▶ _FRAGMENTO DE LA PÁGINA_:
☆ ☆ ☆

En contraposición a la exhibición ostentosa del «gran hombre» kaoka, a la palabrería jactancioso de los jefes del potlatch o a nuestra propia ostentación de símbolos de status, los semai siguen un estilo de vida en el que los que tienen mayor éxito deben ser los que menos llamen la atención. En su estilo de vida igualitario, la búsqueda de status mediante redistribución competitiva o cualquier forma de consumo o despilfarro conspicuos es literalmente inconcebible. Los pueblos igualitarios sienten repugnancia y temor ante la más ligera insinuación de ser tratados con generosidad o de que una persona piense que es mejor que otra.

Richard Lee, profesor de la Universidad de Toronto, cuenta una graciosa historia sobre el significado del intercambio recíproco entre cazadores y recolectores igualitarios. Lee había seguido a los bosquimanos durante la mayor parte del año por el desierto del Kalahari, observando lo que comían.

Los bosquimanos eran muy serviciales y Lee quiso mostrarles su gratitud, pero no tenía nada que ofrecerles que no alterara su dieta normal y su pauta de actividad habitual. Cuando se acercaban las Navidades supo que probablemente los bosquimanos acamparían al borde del desierto junto a aldeas en las que a veces obtenían carne mediante el comercio. Con la intención de donarles un buey como regalo de Navidad, fue en su jeep de aldea en aldea tratando de encontrar el buey más grande que pudiera comprar.

Finalmente localizó en una aldea lejana un animal de proporciones monstruosas, cubierto con una gruesa capa de grasa. Como sucede con muchos pueblos primitivos, los bosquimanos anhelan la carne grasienta porque los animales que cazan son normalmente enjutos y correosos. Al volver al campamento, Lee llevó aparte a sus amigos y les dijo uno a uno que había comprado el buey más grande que jamás había visto y que les iba a dejar que lo sacrificaran en Navidad.

☆ ☆ ☆

▶ _MATERIAL MOSTRADO_:
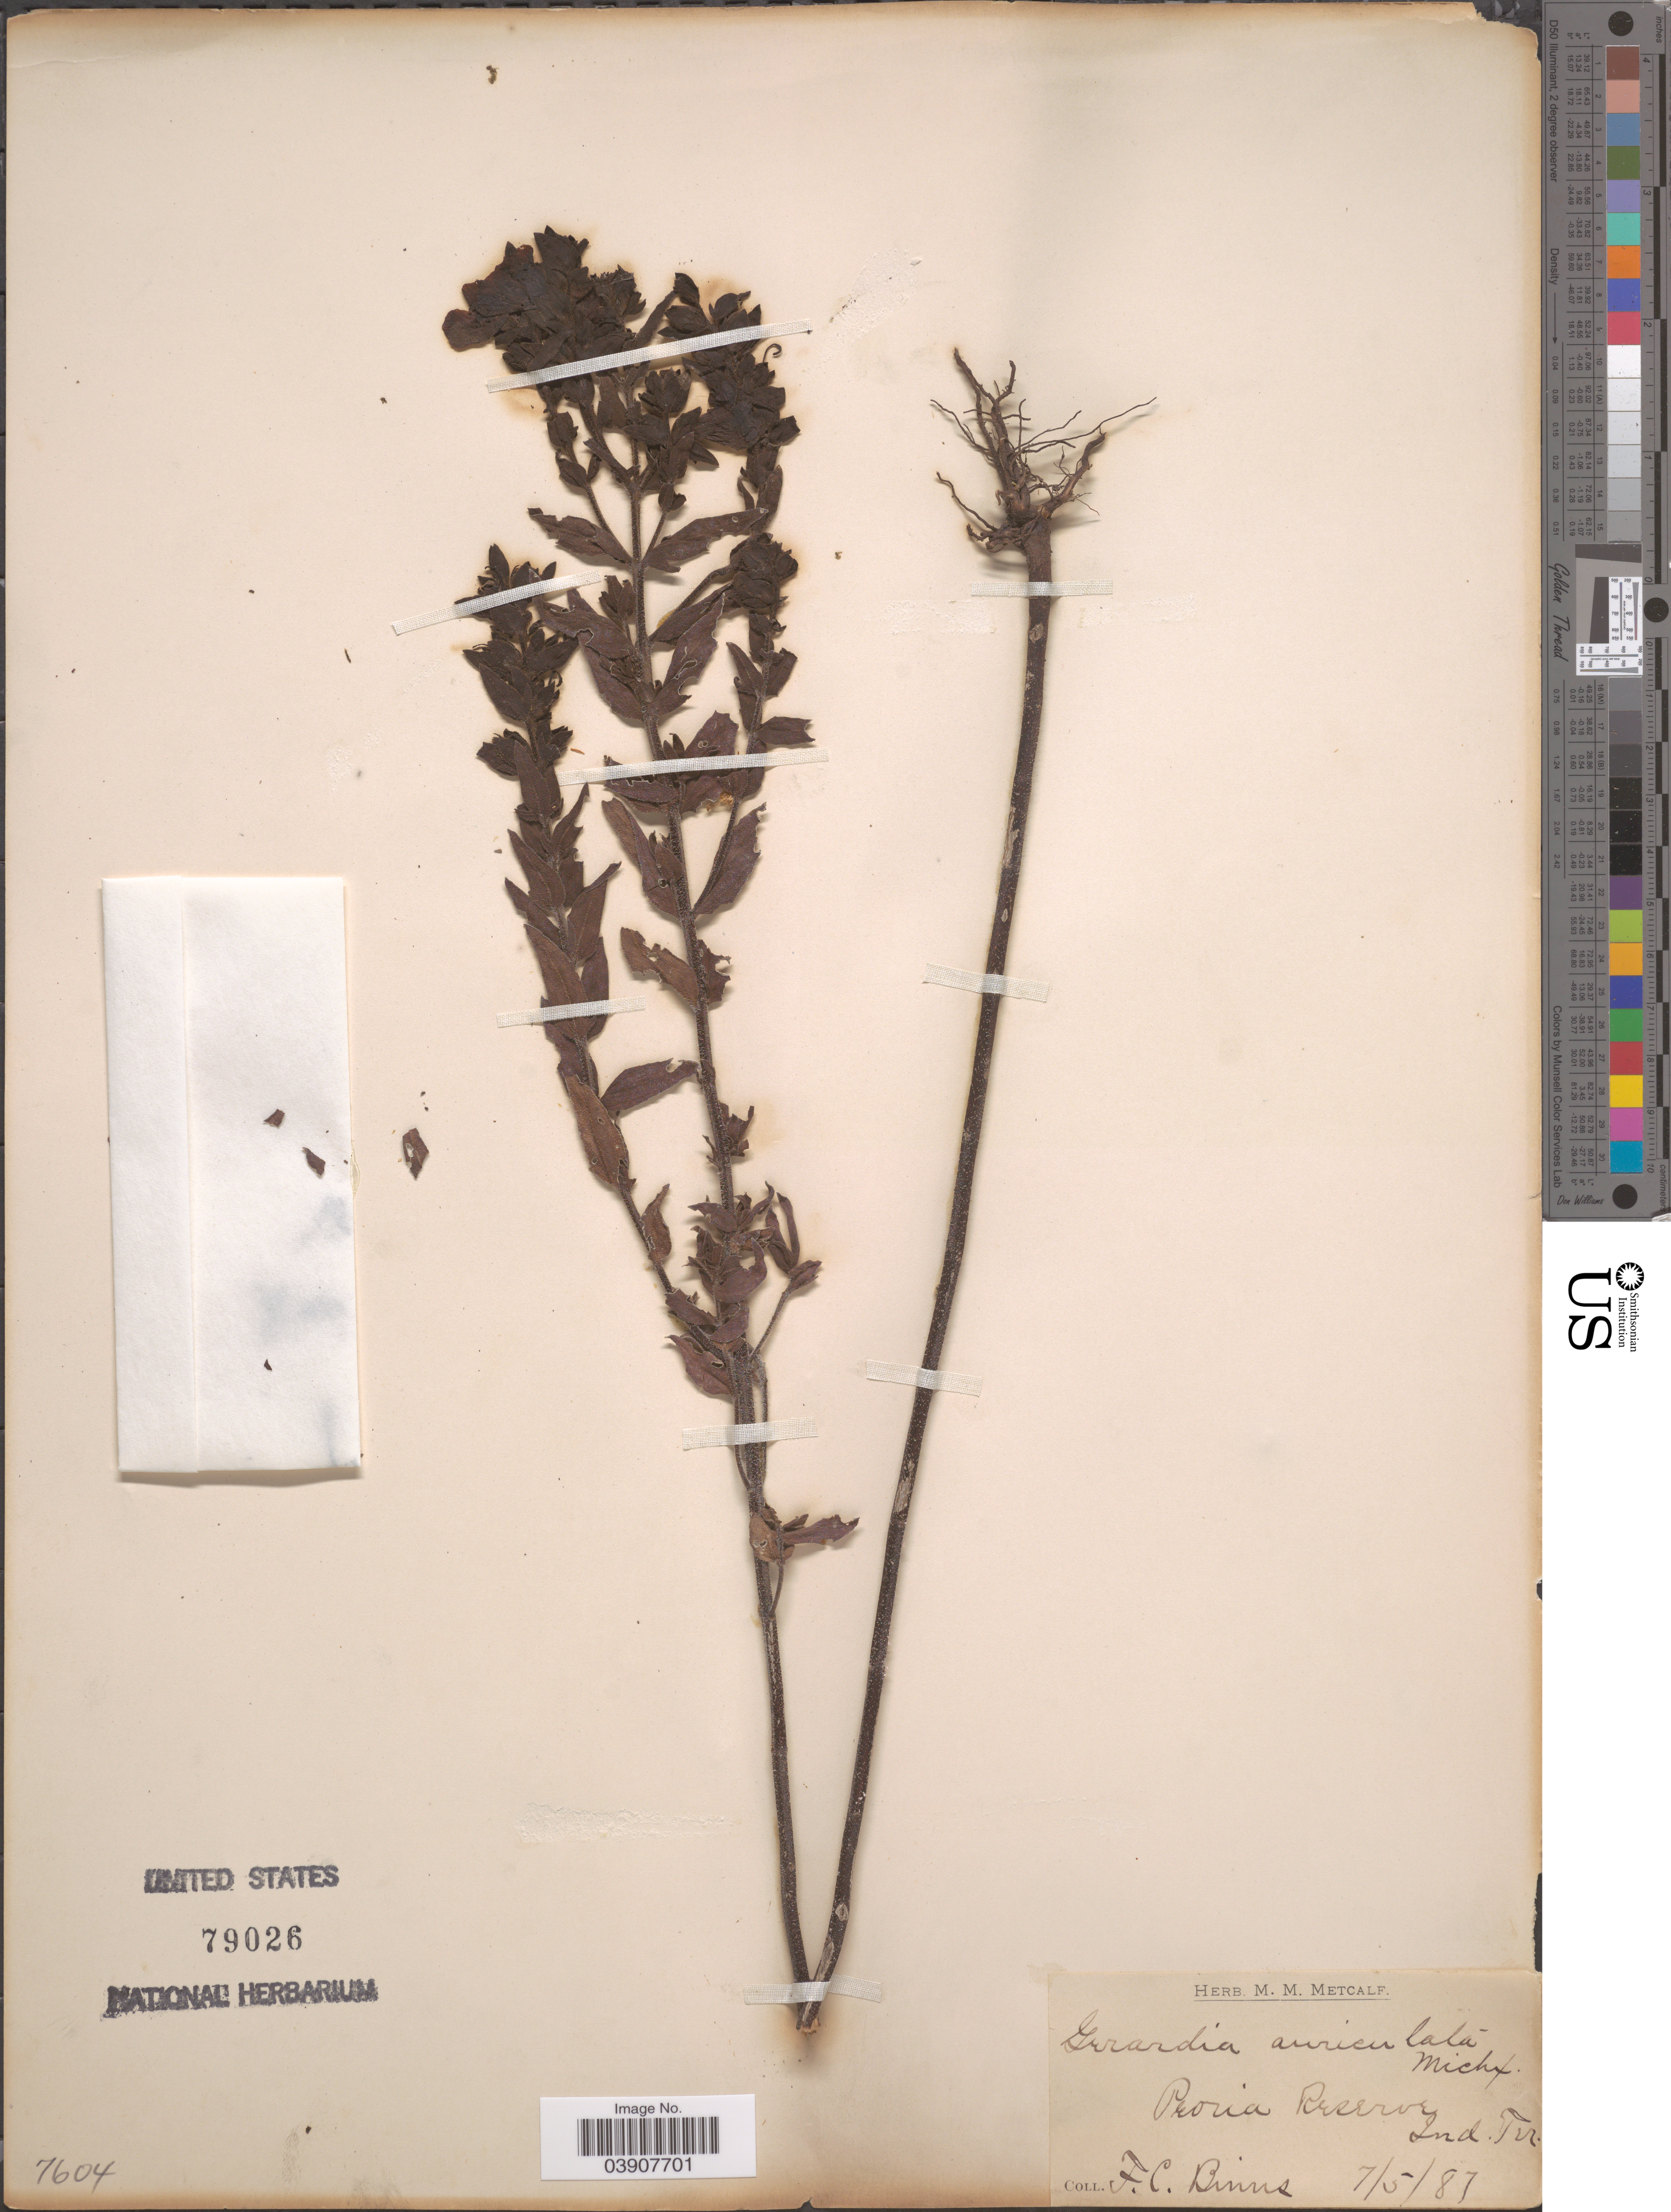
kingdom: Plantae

☆ ☆ ☆

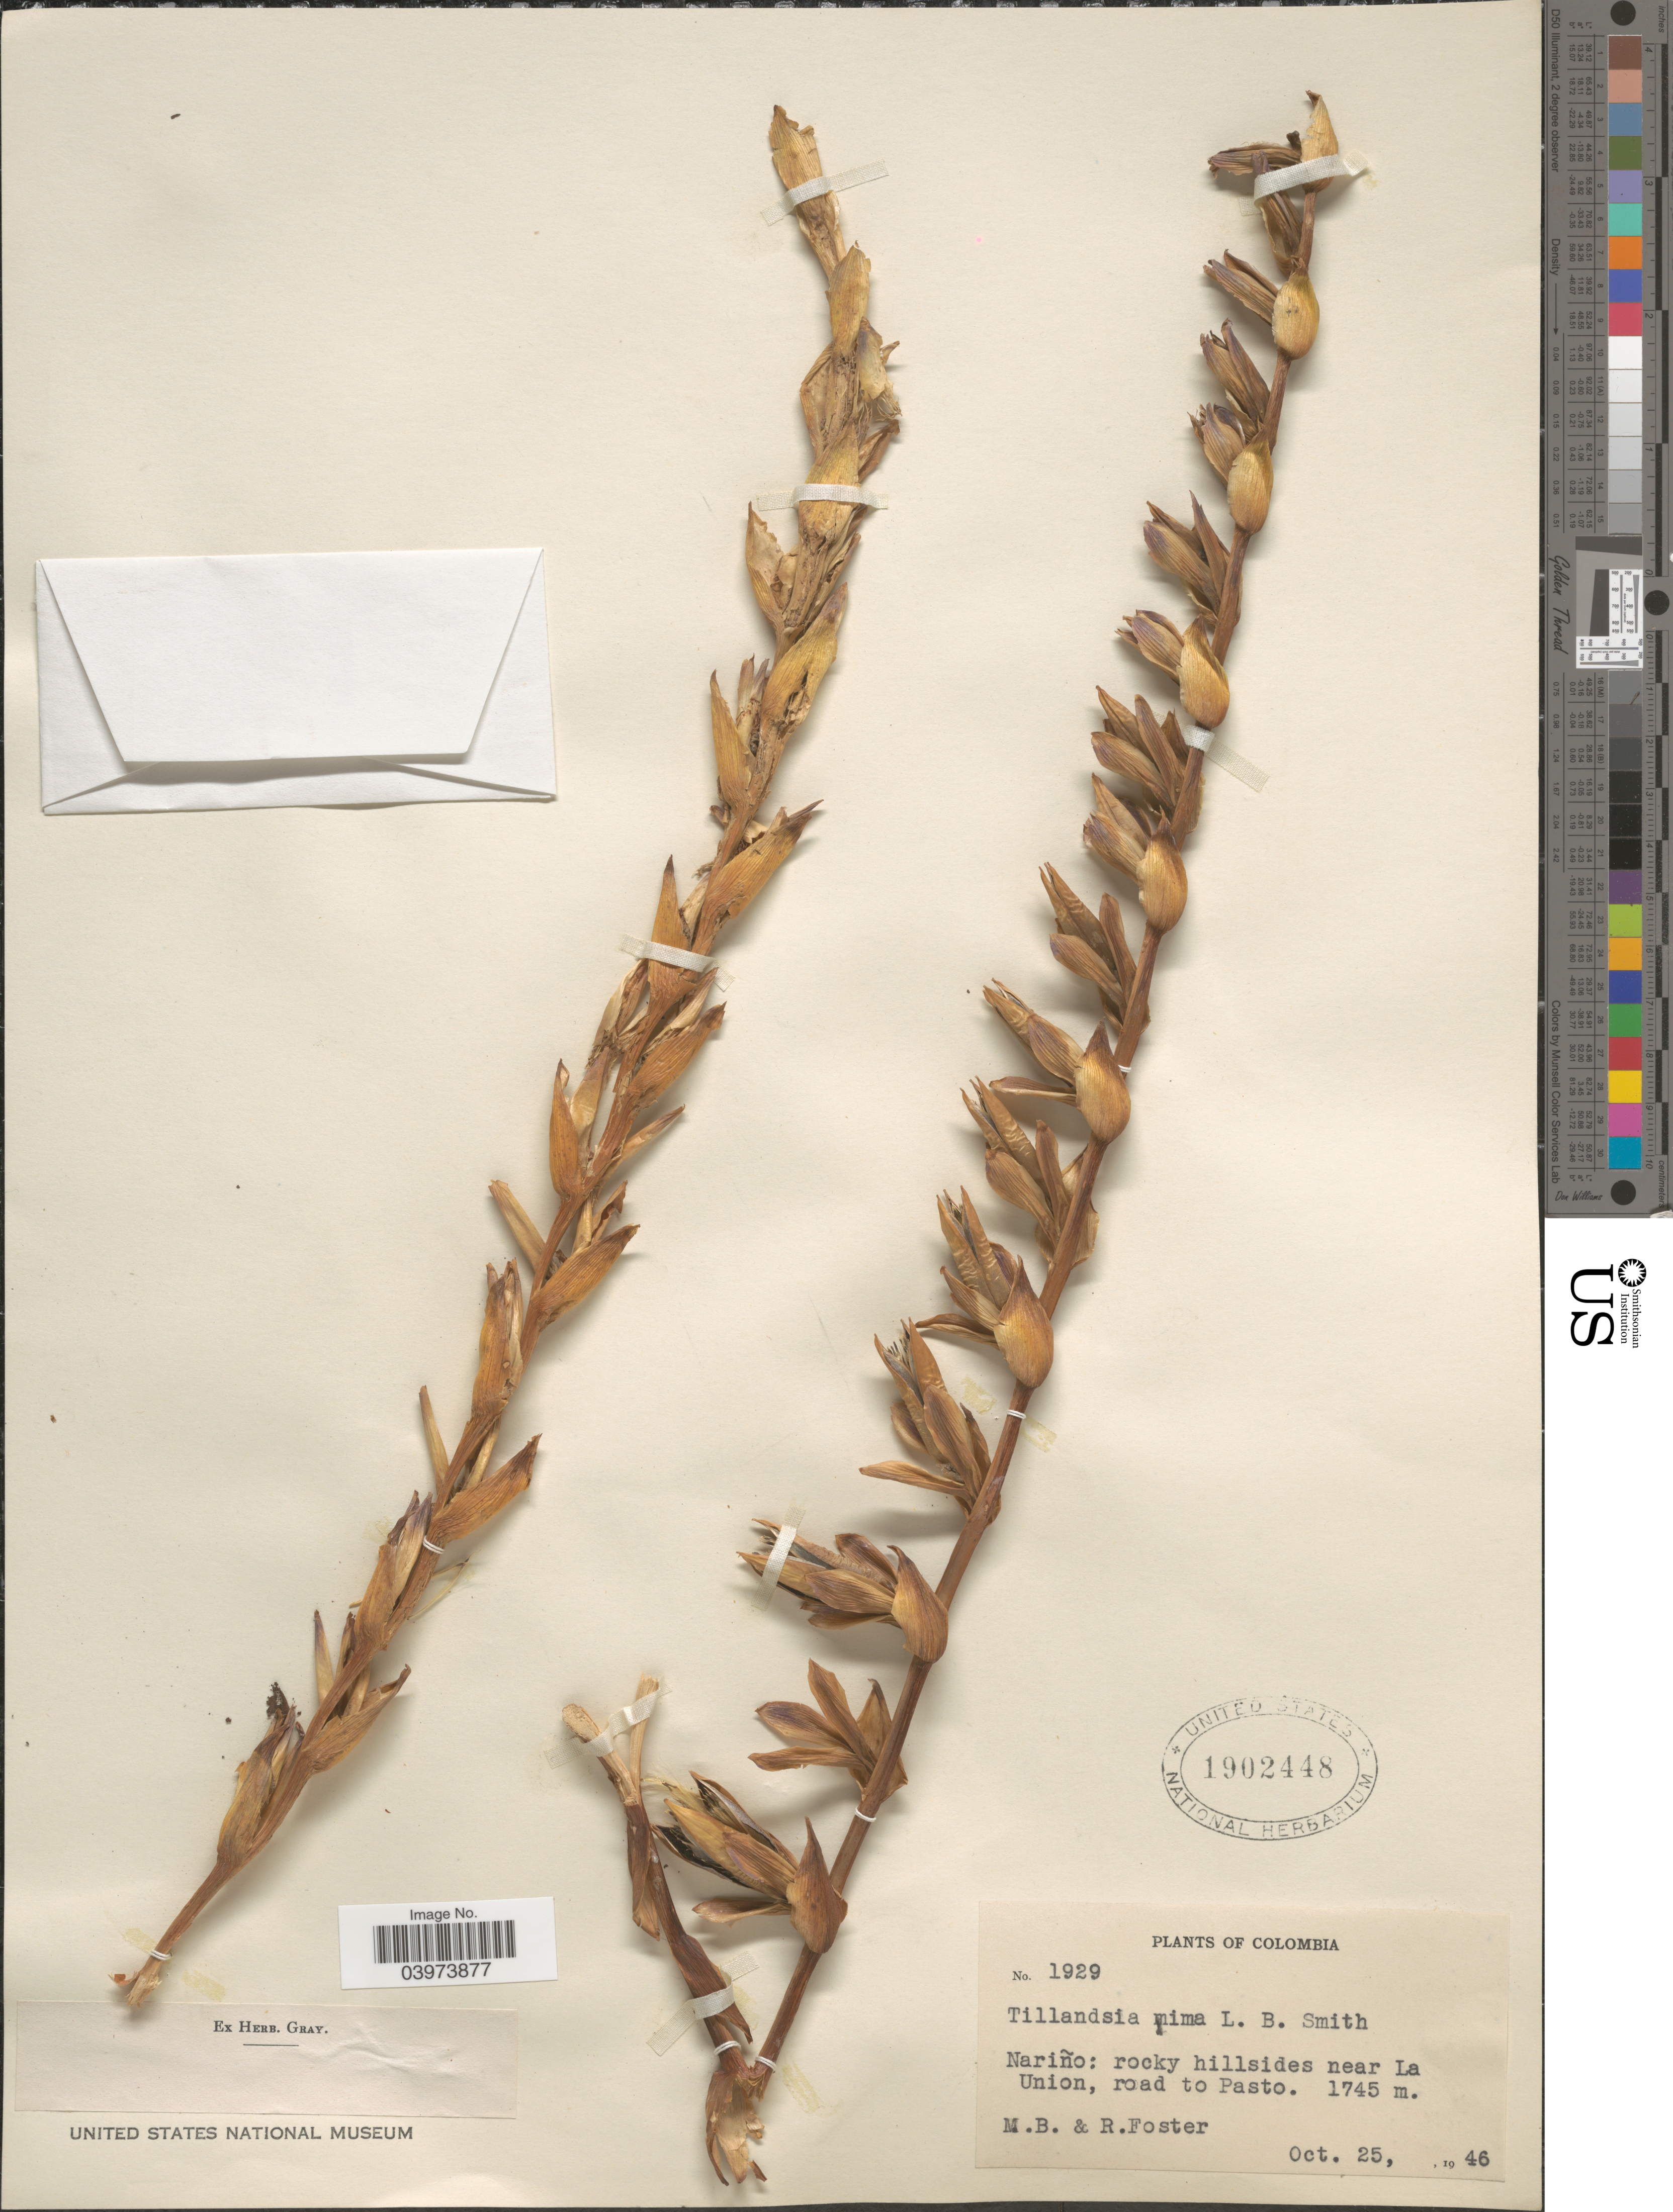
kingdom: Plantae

☆ ☆ ☆

▶ _RETO 1_: Según el fragmento sobre los semai y los bosquimanos, ¿en qué universidad era profesor Richard Lee?
▶ _RETO 2_: Repite sin cambiar nada el fragmento sobre los semai y los bosquimanos, todo lo que va desde "Richard Lee, profesor" hasta "lo que comían.".

▶ _RESULTADO 1_: En la Universidad de Toronto.

▶ _RESULTADO 2_:
Richard Lee, profesor de la Universidad de Toronto, cuenta una graciosa historia sobre el significado del intercambio recíproco entre cazadores y recolectores igualitarios. Lee había seguido a los bosquimanos durante la mayor parte del año por el desierto del Kalahari, observando lo que comían.